Piero Armenti
Vi dico subito che è un argomento su cui si può aprire un dibattito, e già solo il fatto che ci poniamo lo domanda ci fa capire che siamo dinanzi ad una crisi in cui il mondo vecchio lentamente muore, e il nuovo mondo avanza. Io la penso così: un ristoratore può sicuramente sentirsi lusingato da un articolo del New York Times, ma il ristorante te lo riempie un Tik Tok virale.
Questo è ciò che ho visto con i miei occhi. Aggiungo anche un’altra cosa: un Tik Tok virale può attivare una serie di reazioni a catena, tra cui il moltiplicarsi di altri video virali, fino a catturare l’interesse dei media tradizionali. Difficile invece l’inverso, che un articolo del New York Times possa spingere e attivare l’effetto a cascata sui social.
Chiaramente non dobbiamo ragionare per estremi, perché mass media e social media alla fine tendono comunque entrambi ad esaltare ciò che è degno di nota, e probabilmente hanno un impatto importante su pubblici diversi: più giovane quello dei social e un pubblico più maturo e cerebrale quello che legge il giornale. Ma se dovessimo ragionare in termini di egemonia gramsciana, direi che l’egemonia oramai è dei social. Sono i giornali che devono rincorrerli, adeguarsi, dialogare con il mondo social, che invece può permettersi il lusso di fregarsene di ciò che dicono i giornali.

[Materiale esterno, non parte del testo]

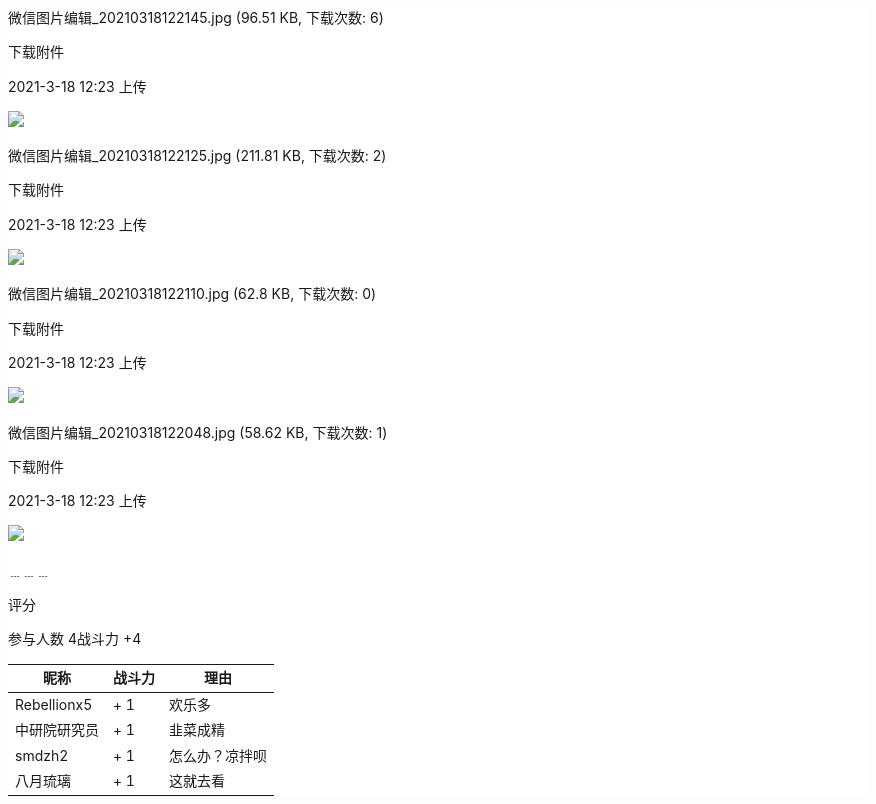 
微信图片编辑_20210318122145.jpg
(96.51 KB, 下载次数: 6)


下载附件


2021-3-18 12:23 上传


<img src="https://img.saraba1st.com/forum/202103/18/122300easr1aemlzmezrlm.jpg" referrerpolicy="no-referrer">


微信图片编辑_20210318122125.jpg
(211.81 KB, 下载次数: 2)


下载附件


2021-3-18 12:23 上传


<img src="https://img.saraba1st.com/forum/202103/18/122311hs330ccspnz33z7p.jpg" referrerpolicy="no-referrer">


微信图片编辑_20210318122110.jpg
(62.8 KB, 下载次数: 0)


下载附件


2021-3-18 12:23 上传


<img src="https://img.saraba1st.com/forum/202103/18/122317ytiizzcngevnieii.jpg" referrerpolicy="no-referrer">


微信图片编辑_20210318122048.jpg
(58.62 KB, 下载次数: 1)


下载附件


2021-3-18 12:23 上传


<img src="https://img.saraba1st.com/forum/202103/18/122322nqwkzwgg6wlhltt6.jpg" referrerpolicy="no-referrer">


﹍﹍﹍

评分


 参与人数 4战斗力 +4

|昵称|战斗力|理由|
|----|---|---|
| Rebellionx5| + 1|欢乐多|
| 中研院研究员| + 1|韭菜成精|
| smdzh2| + 1|怎么办？凉拌呗|
| 八月琉璃| + 1|这就去看|
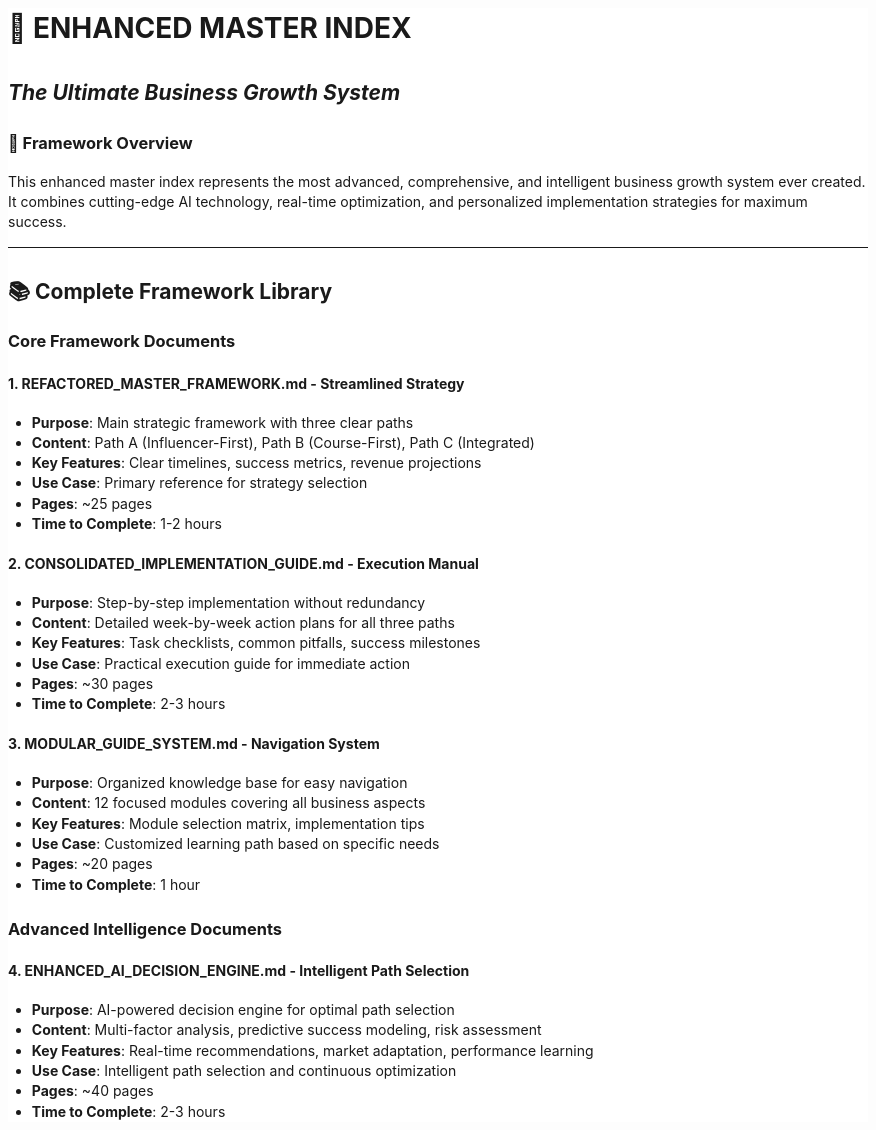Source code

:# 🚀 ENHANCED MASTER INDEX
## *The Ultimate Business Growth System*

### 🎯 Framework Overview
This enhanced master index represents the most advanced, comprehensive, and intelligent business growth system ever created. It combines cutting-edge AI technology, real-time optimization, and personalized implementation strategies for maximum success.

---

## 📚 Complete Framework Library

### **Core Framework Documents**

#### **1. REFACTORED_MASTER_FRAMEWORK.md** - Streamlined Strategy
- **Purpose**: Main strategic framework with three clear paths
- **Content**: Path A (Influencer-First), Path B (Course-First), Path C (Integrated)
- **Key Features**: Clear timelines, success metrics, revenue projections
- **Use Case**: Primary reference for strategy selection
- **Pages**: ~25 pages
- **Time to Complete**: 1-2 hours

#### **2. CONSOLIDATED_IMPLEMENTATION_GUIDE.md** - Execution Manual
- **Purpose**: Step-by-step implementation without redundancy
- **Content**: Detailed week-by-week action plans for all three paths
- **Key Features**: Task checklists, common pitfalls, success milestones
- **Use Case**: Practical execution guide for immediate action
- **Pages**: ~30 pages
- **Time to Complete**: 2-3 hours

#### **3. MODULAR_GUIDE_SYSTEM.md** - Navigation System
- **Purpose**: Organized knowledge base for easy navigation
- **Content**: 12 focused modules covering all business aspects
- **Key Features**: Module selection matrix, implementation tips
- **Use Case**: Customized learning path based on specific needs
- **Pages**: ~20 pages
- **Time to Complete**: 1 hour

### **Advanced Intelligence Documents**

#### **4. ENHANCED_AI_DECISION_ENGINE.md** - Intelligent Path Selection
- **Purpose**: AI-powered decision engine for optimal path selection
- **Content**: Multi-factor analysis, predictive success modeling, risk assessment
- **Key Features**: Real-time recommendations, market adaptation, performance learning
- **Use Case**: Intelligent path selection and continuous optimization
- **Pages**: ~40 pages
- **Time to Complete**: 2-3 hours
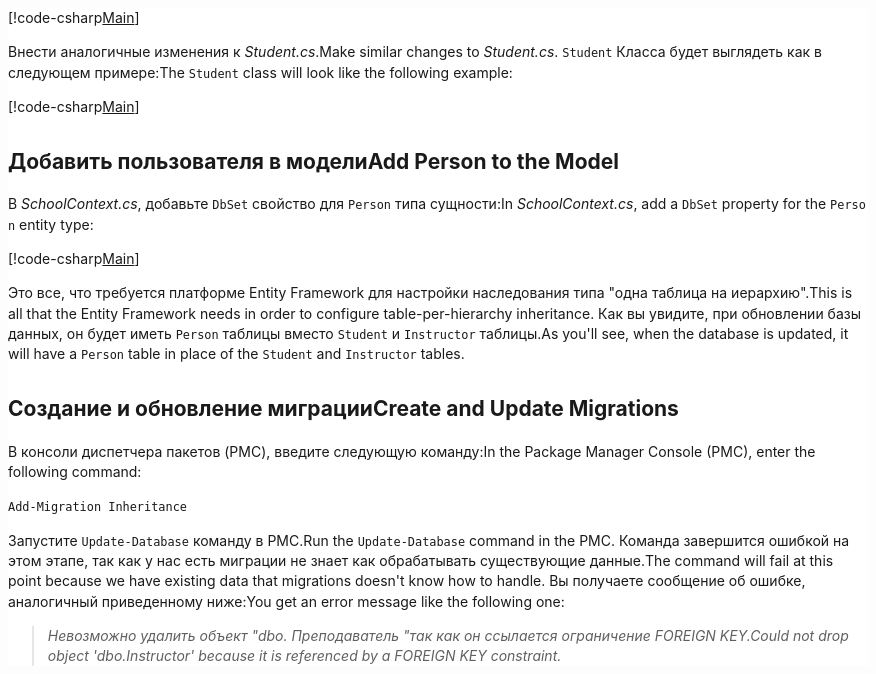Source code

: [!code-csharp[Main](implementing-inheritance-with-the-entity-framework-in-an-asp-net-mvc-application/samples/sample2.cs)]

<span data-ttu-id="0a41e-151">Внести аналогичные изменения к *Student.cs*.</span><span class="sxs-lookup"><span data-stu-id="0a41e-151">Make similar changes to *Student.cs*.</span></span> <span data-ttu-id="0a41e-152">`Student` Класса будет выглядеть как в следующем примере:</span><span class="sxs-lookup"><span data-stu-id="0a41e-152">The `Student` class will look like the following example:</span></span>

[!code-csharp[Main](implementing-inheritance-with-the-entity-framework-in-an-asp-net-mvc-application/samples/sample3.cs)]

## <a name="add-person-to-the-model"></a><span data-ttu-id="0a41e-153">Добавить пользователя в модели</span><span class="sxs-lookup"><span data-stu-id="0a41e-153">Add Person to the Model</span></span>

<span data-ttu-id="0a41e-154">В *SchoolContext.cs*, добавьте `DbSet` свойство для `Person` типа сущности:</span><span class="sxs-lookup"><span data-stu-id="0a41e-154">In *SchoolContext.cs*, add a `DbSet` property for the `Person` entity type:</span></span>

[!code-csharp[Main](implementing-inheritance-with-the-entity-framework-in-an-asp-net-mvc-application/samples/sample4.cs)]

<span data-ttu-id="0a41e-155">Это все, что требуется платформе Entity Framework для настройки наследования типа "одна таблица на иерархию".</span><span class="sxs-lookup"><span data-stu-id="0a41e-155">This is all that the Entity Framework needs in order to configure table-per-hierarchy inheritance.</span></span> <span data-ttu-id="0a41e-156">Как вы увидите, при обновлении базы данных, он будет иметь `Person` таблицы вместо `Student` и `Instructor` таблицы.</span><span class="sxs-lookup"><span data-stu-id="0a41e-156">As you'll see, when the database is updated, it will have a `Person` table in place of the `Student` and `Instructor` tables.</span></span>

## <a name="create-and-update-migrations"></a><span data-ttu-id="0a41e-157">Создание и обновление миграции</span><span class="sxs-lookup"><span data-stu-id="0a41e-157">Create and Update Migrations</span></span>

<span data-ttu-id="0a41e-158">В консоли диспетчера пакетов (PMC), введите следующую команду:</span><span class="sxs-lookup"><span data-stu-id="0a41e-158">In the Package Manager Console (PMC), enter the following command:</span></span>

`Add-Migration Inheritance`

<span data-ttu-id="0a41e-159">Запустите `Update-Database` команду в PMC.</span><span class="sxs-lookup"><span data-stu-id="0a41e-159">Run the `Update-Database` command in the PMC.</span></span> <span data-ttu-id="0a41e-160">Команда завершится ошибкой на этом этапе, так как у нас есть миграции не знает как обрабатывать существующие данные.</span><span class="sxs-lookup"><span data-stu-id="0a41e-160">The command will fail at this point because we have existing data that migrations doesn't know how to handle.</span></span> <span data-ttu-id="0a41e-161">Вы получаете сообщение об ошибке, аналогичный приведенному ниже:</span><span class="sxs-lookup"><span data-stu-id="0a41e-161">You get an error message like the following one:</span></span>

> <span data-ttu-id="0a41e-162">*Невозможно удалить объект "dbo. Преподаватель "так как он ссылается ограничение FOREIGN KEY.*</span><span class="sxs-lookup"><span data-stu-id="0a41e-162">*Could not drop object 'dbo.Instructor' because it is referenced by a FOREIGN KEY constraint.*</span></span>
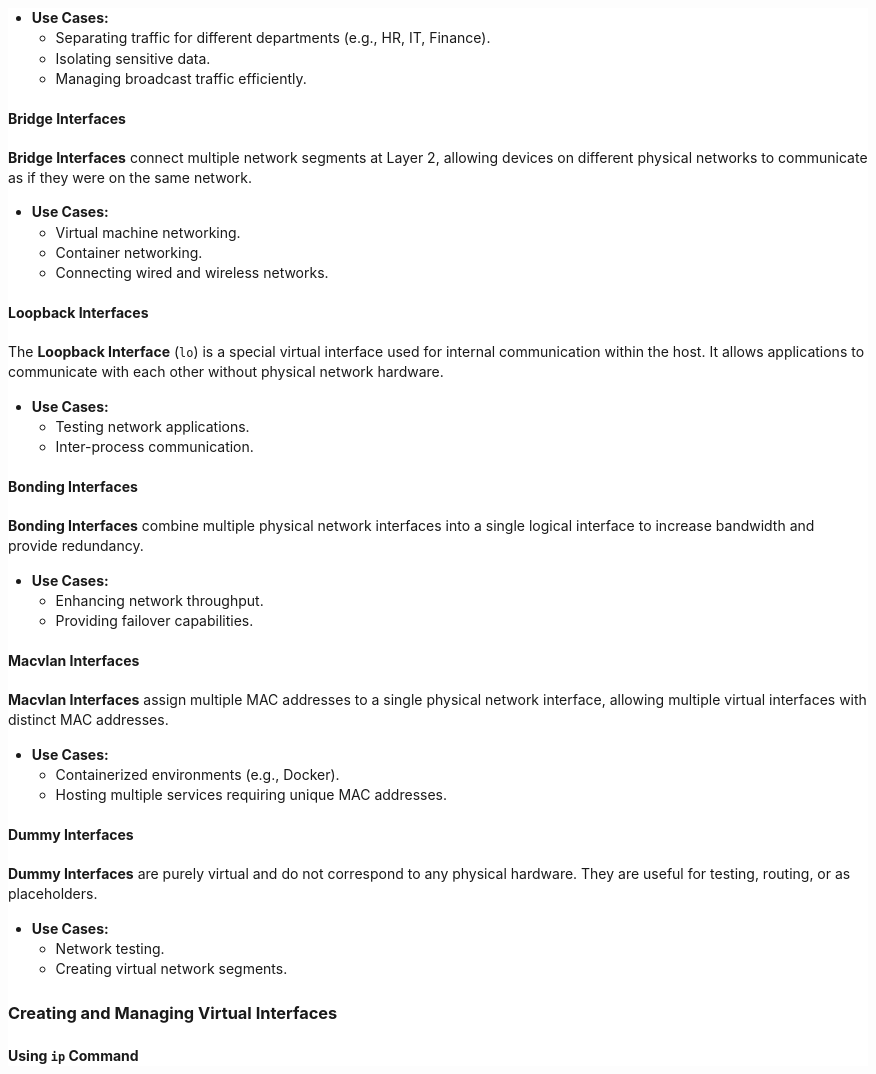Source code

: - **Use Cases:**
  - Separating traffic for different departments (e.g., HR, IT, Finance).
  - Isolating sensitive data.
  - Managing broadcast traffic efficiently.

#### Bridge Interfaces

**Bridge Interfaces** connect multiple network segments at Layer 2, allowing devices on different physical networks to communicate as if they were on the same network.

- **Use Cases:**
  - Virtual machine networking.
  - Container networking.
  - Connecting wired and wireless networks.

#### Loopback Interfaces

The **Loopback Interface** (`lo`) is a special virtual interface used for internal communication within the host. It allows applications to communicate with each other without physical network hardware.

- **Use Cases:**
  - Testing network applications.
  - Inter-process communication.

#### Bonding Interfaces

**Bonding Interfaces** combine multiple physical network interfaces into a single logical interface to increase bandwidth and provide redundancy.

- **Use Cases:**
  - Enhancing network throughput.
  - Providing failover capabilities.

#### Macvlan Interfaces

**Macvlan Interfaces** assign multiple MAC addresses to a single physical network interface, allowing multiple virtual interfaces with distinct MAC addresses.

- **Use Cases:**
  - Containerized environments (e.g., Docker).
  - Hosting multiple services requiring unique MAC addresses.

#### Dummy Interfaces

**Dummy Interfaces** are purely virtual and do not correspond to any physical hardware. They are useful for testing, routing, or as placeholders.

- **Use Cases:**
  - Network testing.
  - Creating virtual network segments.

### Creating and Managing Virtual Interfaces

#### Using `ip` Command
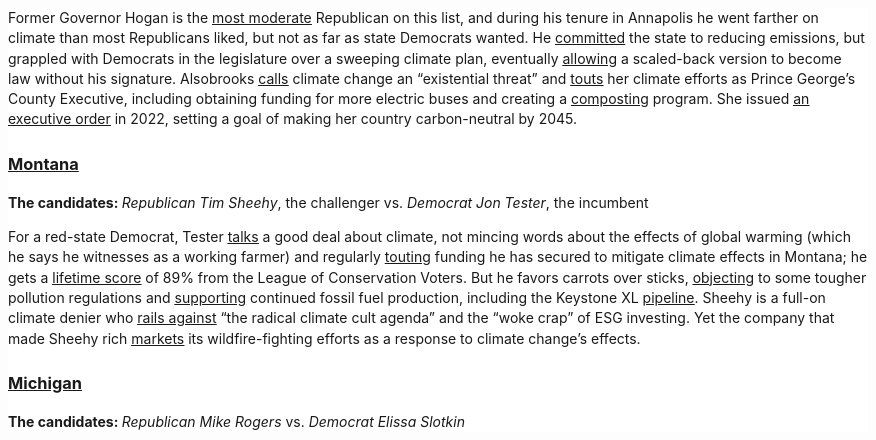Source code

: <strong></strong>Former Governor Hogan is the <a href="https://heatmap.news/politics/larry-hogan-ira-ocean-city" target="_self"><u>most moderate</u></a> Republican on this list, and during his tenure in Annapolis he went farther on climate than most Republicans liked, but not as far as state Democrats wanted. He <a href="https://news.maryland.gov/dgs/2021/11/17/governor-hogan-announces-state-of-maryland-joins-national-climate-challenge-to-reduce-greenhouse-gas-emissions/" target="_blank"><u>committed</u></a> the state to reducing emissions, but grappled with Democrats in the legislature over a sweeping climate plan, eventually <a href="https://foxbaltimore.com/news/local/sweeping-climate-change-bill-becomes-law-hogan-declines-to-sign" target="_blank"><u>allowing</u></a> a scaled-back version to become law without his signature. Alsobrooks <a href="https://marylandmatters.org/2024/04/02/democratic-senate-contenders-share-policy-prescriptions-for-fighting-climate-change/" rel="noopener noreferrer" target="_blank"><u>calls</u></a> climate change an “existential threat” and <a href="https://www.angelaalsobrooks.com/priority/climate-change" rel="noopener noreferrer" target="_blank"><u>touts</u></a> her climate efforts as Prince George’s County Executive, including obtaining funding for more electric buses and creating a <a href="https://wjla.com/news/local/prince-georges-county-compost-program-combat-climate-change-with-expanded-angela-alsobrooks-wheel-cart-kitchen-pail-organic-greenhouse-emissions-gas-environment-curbside-pickup-residents-global-warming" rel="noopener noreferrer" target="_blank"><u>composting</u></a> program. She issued <a href="https://www.princegeorgescountymd.gov/sites/default/files/archive-center/executive_order_5_2022.pdf" rel="noopener noreferrer" target="_blank"><u>an executive order</u></a> in 2022, setting a goal of making her country carbon-neutral by 2045.
</p><h3><u>Montana</u></h3><p>
<strong>The candidates: </strong><em>Republican Tim Sheehy</em>, the challenger vs. <em>Democrat Jon Tester</em>, the incumbent</p><p>
	For a red-state Democrat, Tester <a href="https://www.washingtonpost.com/politics/2022/03/24/senate-only-farmer-is-an-unlikely-champion-climate-action/" rel="noopener noreferrer" target="_blank"><u>talks</u></a> a good deal about climate, not mincing words about the effects of global warming (which he says he witnesses as a working farmer) and regularly <a href="https://www.tester.senate.gov/newsroom/press-releases/tester-secures-more-than-4-million-to-protect-three-forks-from-flooding-and-natural-disasters/" rel="noopener noreferrer" target="_blank"><u>touting</u></a> funding he has secured to mitigate climate effects in Montana; he gets a <a href="https://scorecard.lcv.org/moc/jon-tester" rel="noopener noreferrer" target="_blank"><u>lifetime score</u></a> of 89% from the League of Conservation Voters. But he favors carrots over sticks, <a href="https://www.tester.senate.gov/newsroom/news-coverage/billings-gazette-tester-balks-at-bidens-climate-change-policies/" rel="noopener noreferrer" target="_blank"><u>objecting</u></a> to some tougher pollution regulations and <a href="https://www.eenews.net/articles/tester-weighs-action-against-bidens-coal-leasing-plans/" rel="noopener noreferrer" target="_blank"><u>supporting</u></a> continued fossil fuel production, including the Keystone XL <a href="https://nbcmontana.com/news/local/tester-urges-president-biden-to-reverse-course-on-keystone-pipeline" rel="noopener noreferrer" target="_blank"><u>pipeline</u></a>. Sheehy is a full-on climate denier who <a href="https://www.mtpr.org/montana-news/2024-05-15/q-a-tim-sheehy-republican-candidate-for-u-s-senate" rel="noopener noreferrer" target="_blank"><u>rails against</u></a> “the radical climate cult agenda” and the “woke crap” of ESG investing. Yet the company that made Sheehy rich <a href="https://www.huffpost.com/entry/republican-senate-tim-sheehy-climate-change_n_64dfa52fe4b0ee8ece70c7e6" rel="noopener noreferrer" target="_blank"><u>markets</u></a> its wildfire-fighting efforts as a response to climate change’s effects.
</p><h3><u>Michigan</u></h3><p>
<strong>The candidates: </strong><em>Republican Mike Rogers</em> vs. <em>Democrat Elissa Slotkin</em>
</p><p>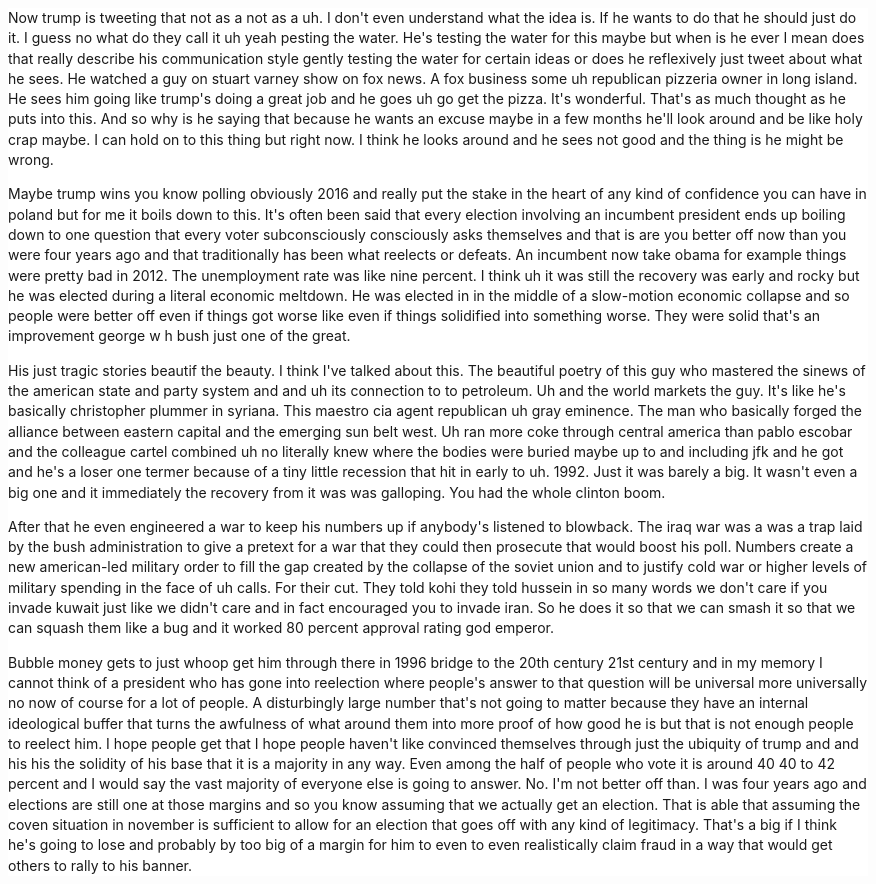 Now trump is tweeting that not as a not as a uh. I don't even understand what the idea is. If he wants to do that he should just do it. I guess no what do they call it uh yeah pesting the water. He's testing the water for this maybe but when is he ever I mean does that really describe his communication style gently testing the water for certain ideas or does he reflexively just tweet about what he sees. He watched a guy on stuart varney show on fox news. A fox business some  uh republican pizzeria owner in long island. He sees him going like trump's doing a great job and he goes uh go get the pizza. It's wonderful. That's as much thought as he puts into this. And so why is he saying that because he wants an excuse maybe in a few months he'll look around and be like holy crap maybe. I can hold on to this thing but right now. I think he looks around and he sees not good and the thing is he might be wrong.

Maybe trump wins you know polling obviously 2016 and really put the stake in the heart of any kind of confidence you can have in poland but for me it boils down to this. It's often been said that every election involving an incumbent president ends up boiling down to one question that every voter subconsciously consciously asks themselves and that is are you better off now than you were four years ago and that traditionally has been what reelects or defeats. An incumbent now take obama for example things were pretty bad in 2012. The unemployment rate was like nine percent. I think uh it was still the recovery was early and rocky but he was elected during a literal economic meltdown. He was elected in in the middle of a slow-motion economic collapse and so people were better off even if things got worse like even if things solidified into something worse. They were solid that's an improvement george w h bush just one of the great.

His just tragic stories beautif the beauty. I think I've talked about this. The beautiful poetry of this guy who mastered the sinews of the american state and party system and and uh its connection to to petroleum. Uh and the world markets the guy. It's like he's basically christopher plummer in syriana. This maestro cia agent republican uh gray eminence. The man who basically forged the alliance between eastern capital and the emerging sun belt west. Uh ran more coke through central america than pablo escobar and the colleague cartel combined uh no literally knew where the bodies were buried maybe up to and including jfk and he got and he's a loser one termer because of a tiny little recession that hit in early to uh. 1992. Just it was barely a big. It wasn't even a big one and it immediately the recovery from it was was galloping. You had the whole clinton boom.


After that he even engineered a war to keep his numbers up if anybody's listened to blowback. The iraq war was a  was a trap laid by the bush administration to give a pretext for a war that they could then prosecute that would boost his poll. Numbers create a new american-led military order to fill the gap created by the collapse of the soviet union and to justify cold war or higher levels of military spending in the face of uh calls. For their cut. They told kohi they told hussein in so many words we don't care if you invade kuwait just like we didn't care and in fact encouraged you to invade iran. So he does it so that we can smash it so that we can squash them like a bug and it worked 80 percent approval rating god emperor.

Bubble money gets to just whoop get him through there in 1996 bridge to the 20th century 21st century and in my memory I cannot think of a president who has gone into reelection where people's answer to that question will be universal more universally no now of course for a lot of people. A disturbingly large number that's not going to matter because they have an internal ideological buffer that turns the awfulness of what around them into more proof of how good he is but that is not enough people to reelect him. I hope people get that I hope people haven't like convinced themselves through just the ubiquity of trump and and his his the solidity of his base that it is a majority in any way. Even among the half of people who vote it is around 40 40 to 42 percent and I would say the vast majority of everyone else is going to answer. No. I'm not better off than. I was four years ago and elections are still one at those margins and so you know assuming that we actually get an election. That is able that assuming the coven situation in november is sufficient to allow for an election that goes off with any kind of legitimacy. That's a big if I think he's going to lose and probably by too big of a margin for him to even to even realistically claim fraud in a way that would get others to rally to his banner.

Che fine fanno i critici culinari esperti? Perde la forza del loro impatto sulla società, magari sostituiti da un esercito di ventenni inesperti che ha un seguito pazzesco sui social. Certo, volendo controargomentare a favore del New York Times potremmo dire che l’impatto dei social è più volubile e fragile- oggi esaltano te, dopodomani un altro- mentre il parere di un esperto tende ad avere un impatto più solido e duraturo, ma è solo una maniera per cercare il pelo nell’uovo e nascondere la testa nella sabbia
. La verità è che il mondo della “formazione del consenso” è cambiato, gli esperti culinari di Tv, giornali e guide sono stati surclassati dall’emersione democratica di un popolo di inesperti, giovani, incompetenti nel senso dirompente e positivo della parola (cioè aperti alla meraviglia senza puzza sotto al naso), il cui parere però conta e fa tendenza. È tipo la rivoluzione francese: all’elite si sostituisce il popolo. E con questa rivoluzione bisogna fare i conti.